I thrived in school because I was busy, challenged, and I knew what was expected of me and the precise steps I needed to take to attempt to meet or exceed those expectations.
I’m recently coming to terms with the fact that when my friends teasingly called me an “overachiever” they may have been right. I’ve never really seen the point in half-assing things- if you’re going to do a job, do it to the best of your ability. And if you’ve got this life to live you better make the most of it while you’re here. So in maintaining this mindset, throughout school I aimed for A’s, played multiple sports at a time, joined clubs, ran for offices in my sorority, and worked a job to top it all off. I don’t mean for this to come across as braggadocios, this was just my norm, and I wouldn’t have had it any other way.

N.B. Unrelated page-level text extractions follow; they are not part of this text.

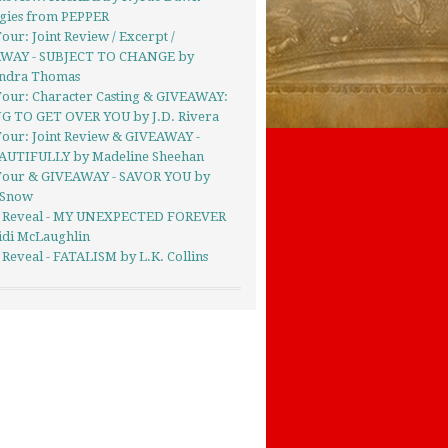
gies from PEPPER
our: Joint Review / Excerpt /
WAY - SUBJECT TO CHANGE by
andra Thomas
Tour: Character Casting & GIVEAWAY:
G TO GET OVER YOU by J.D. Rivera
Tour: Joint Review & GIVEAWAY -
UTIFULLY by Madeline Sheehan
Tour & GIVEAWAY - SAVOR YOU by
 Snow
 Reveal - MY UNEXPECTED FOREVER
idi McLaughlin
Reveal - FATALISM by L.K. Collins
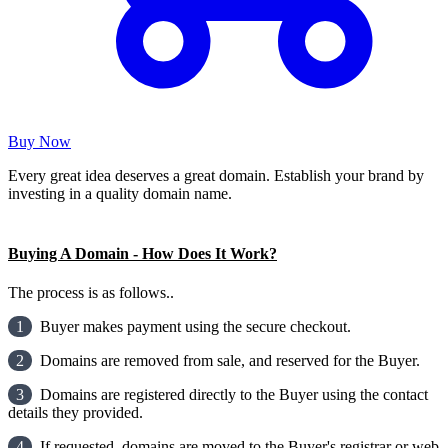
Buy Now
Every great idea deserves a great domain. Establish your brand by
investing in a quality domain name.
Buying A Domain - How Does It Work?
The process is as follows..
1
Buyer makes payment using the secure checkout.
2
Domains are removed from sale, and reserved for the Buyer.
3
Domains are registered directly to the Buyer using the contact
details they provided.
4
If requested, domains are moved to the Buyer's registrar or web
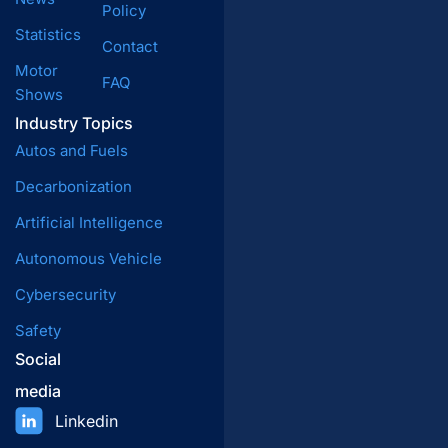
Policy
Statistics
Contact
Motor
FAQ
Shows
Industry Topics
Autos and Fuels
Decarbonization
Artificial Intelligence
Autonomous Vehicle
Cybersecurity
Safety
Social
media
Linkedin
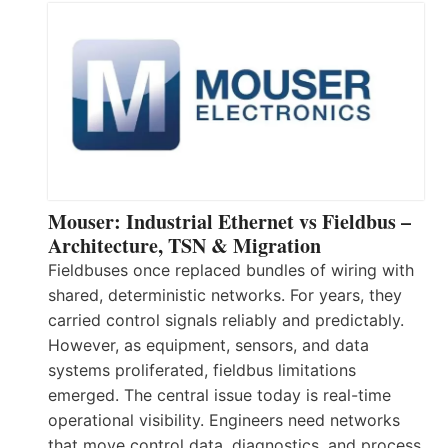
Mouser: Industrial Ethernet vs Fieldbus –
Architecture, TSN & Migration
Fieldbuses once replaced bundles of wiring with
shared, deterministic networks. For years, they
carried control signals reliably and predictably.
However, as equipment, sensors, and data
systems proliferated, fieldbus limitations
emerged. The central issue today is real-time
operational visibility. Engineers need networks
that move control data, diagnostics, and process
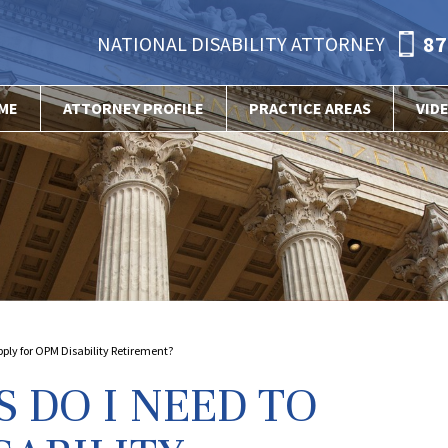
87
NATIONAL DISABILITY ATTORNEY
ME
ATTORNEY PROFILE
PRACTICE AREAS
VID
ly for OPM Disability Retirement?
DO I NEED TO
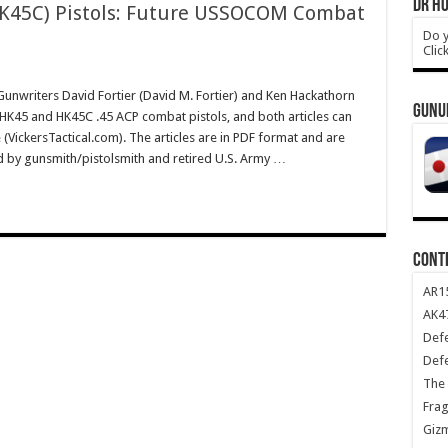
DR HO
K45C) Pistols: Future USSOCOM Combat
Do y
Clic
writers David Fortier (David M. Fortier) and Ken Hackathorn
GUNU
e HK45 and HK45C .45 ACP combat pistols, and both articles can
e (VickersTactical.com). The articles are in PDF format and are
ed by gunsmith/pistolsmith and retired U.S. Army …
CONT
AR1
AK47
Def
Def
The 
Frag
Giz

When I graduated all of that was taken from me. For the first time in my life I didn’t have a practice to get to, I didn’t have a test to study for or a paper to write, and I didn’t have commitments to keep me social. All I had was a job with an inconsistent schedule to show up for and a book to write: A job that for all its challenges was not mentally stimulating, and a book that didn’t have a deadline to push me through it.
I’ve spent the better part of the past two and a half years trying to find some semblance of that challenging, provoking, and fulfilling lifestyle, but not entirely sure where to look or how to get there. The funny thing is, I recently realized I’ve experienced more harmful stress trying to cope with having less obligation and responsibility, than I ever felt with nonstop meetings and tests. I think much of this is in part to being a chronic over-thinker. More free time paired with an ever-changing schedule has seemed to translate into more existential rumination for me. Because of that, my post grad years have been marked with a lot of overwhelmed and directionless feelings.
I know that I will never get my exact academic lifestyle back, and I need to make that okay. How busy you are is not a determinate of your success, no matter what society might like us to believe. That being said, I do believe it is okay to need a certain level of stimulation to feel productive, accomplished, and proud at the end of the day. It’s important to recognize what you need so that you’re not sitting around wondering why you’re unsettled. Similarly, you need to learn to adapt without depending on praise or reviews from others to judge where you are at. In school, if you get an A you know you did well, if you get a C you know you need to work a little harder next time, or you have more to learn. There is no grading system in life- it’s just you, feeling okay with what you are able to put forth.
Learning these things has been an ongoing process, and I’m not going to pretend that I’m fully able to practice what I preach yet, but having that information in the back of my mind is a start in the right direction.
I’ve just taken on a full time position with the Portland Timbers MLS club that will be an incredible challenge, but for the first time in a long time I’ve left work feeling as if I’ve contributed something that has been essential to the support of an organization. It has been a long time since I’ve done work that has required me to be efficient, thoughtful, creative, and hasn’t left me with a dull moment, and I am incredibly thrilled to be pushed back into a role in that environment. I have specific expectations and there are specific steps that I need to take to meet those expectations and that is an incredibly settling feeling for me.
Having never worked in HR before, I have a lot to learn, but as aforementioned, I thrive when I get to learn new things and apply them under a looming deadline. Working in sports is incredibly fast paced, and I have enjoyed jumping back into moving from one project and meeting to the next without much time to think in between. I know that the novelty will eventually wear down and I won’t be starry eyed forever, but if I continue to stay challenged and busy, I know that my enjoyment will last a good while longer.
The past two weeks I’ve worked longer hours than I am used to and been overloaded with new information in learning how to a job that’s entirely new to me: I’ve left the office with a smile on my face every single day. I am excited to continue to learn and grow in this opportunity, and I am incredibly thankful that I’ve been given a chance to return to a routine that is closer to a lifestyle that I find comfort in.